Un divertido cóctel de aventuras y fantasías
Esta conversión de la célebre La máquina del tiempo en película mantiene en la pantalla el sabor a singularidad y a zumo de la riqueza imaginativa del precioso relato de H. G. Wells, que es una de las mejor talladas joyas del gran escritor, un genial orfebre de las raices y primeros pasos de la ficción científica en la literatura del siglo XX. Por suerte, el vuelo imaginario de La máquina del tiempo, que se presta a desmelenamientos arbitrarios y a dispersiones desmembradoras, está apoyada en un sólido y muy concienzudo trabajo de escritura del guionista David Duncan, lo que permite que esa escritura sea luego reelaborada con eficacia y elevada a la pantalla con soltura y buen ritmo por el (para este cronista completamente desconocido, pero parece que bien pertrechado en el abecé de su oficio) director Simon Wells, del que no consta que sea pariente del gran Wells.
LA MÁQUINA DEL TIEMPO
Dirección: Simon Wells. Guión: David Duncan, según la novela de H. G. Wells. Intérpretes: Guy Pearce, Samantha Mumba, Jeremy Irons, Phillida Law, Orlando Jones, Mark Addy. EE UU, 2002. Género: ficción científica. Duración: 95 minutos.

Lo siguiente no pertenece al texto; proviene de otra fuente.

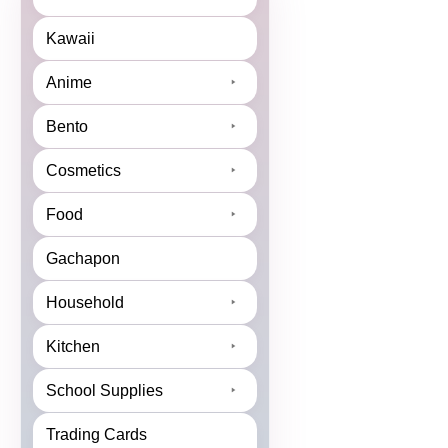
Kawaii
Anime
Bento
Cosmetics
Food
Gachapon
Household
Kitchen
School Supplies
Trading Cards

El resultado es cine ciertamente ya visto, convencional si se quiere, en términos generales divertido y visualmente convincente, pero que va un poco más allá de estas rutinas y ofrece instantes de trepidación y de distinción atractivos e interesantes, lo que hace que La máquina del tiempo se vea bien en todo momento y a ratos configure un noble espectáculo, de los que no descubre (pues ya han sido todos descubiertos) ningún mediterráneo, pero que tensa con buen pulso y finura los hilos de la emoción, hasta el punto de que se hace heredero de algunas tradiciones de abunndancia olvidadada del cine de aventura del viejo Hollywood.
Lo que da un brillante barniz de hueco pero bonito y vibrante espactáculo a La máquina del tiempo es su curiosa condición de cóctel de formas y corsés genéricos. Lleva, en efecto, dentro la película un ejercicio de mescolanza en el que se aprietan -sin dar lugar a una mayonesa cortada, sino dejando fluir a una secuencia uniforme y bien cohesionada- modelos clásicos de cine de intriga; tramas de deducción e investigación de enigmas detectivescos; delirios de maquinismo primitivista, propios del optimismo del arranque de la era industrial; recuparaciones de primitivas, ingenuas y apasionadas configuraciones natales del género literario de la ficción científica; regustos de vieja y venerable aventura romántica de conquista y de exploración de territorios bárbaros y hostiles; visiones de universos futuristas poblados por bestiales formas mutantes.
Son cristalizaciones del temor, el temblor y el terror, que el propio H. G. Wells propuso en otras obras suyas, como La isla del Dr Moreau, aquí enriquecida con chispazos de El planeta de los simios y La guerra de las galaxias, puro cine que asoma detrás de rincones de esta hiperbólica aventura vertebrada sobre una historia de amor desatado y sin fronteras, que lleva a un hombre a recorrer abismos del futuro en busca de huellas de su amada muerta, a la que rescata en la figura de otra mujer surgida del pozo sin fondo de un lejano milenio del porvenir. El bello juego de Wells con la paradoja del tiempo adquiere altura de metáfora en la idea de que todos tenemos dentro una máquina íntima que nos lleva al pasado mediante los recuerdos y al futuro mediante los sueños. Y los personajes, incluido el abracadabrante hechicero futurista que encarna Jeremy Irons, se hacen dueños de esta idea y Guy Pearce, Samantha Mumba, Phyllida Law, Orlando Jones y Mark Addy tiran de un reparto de buenos y bien conjuntados intérpretes británicos.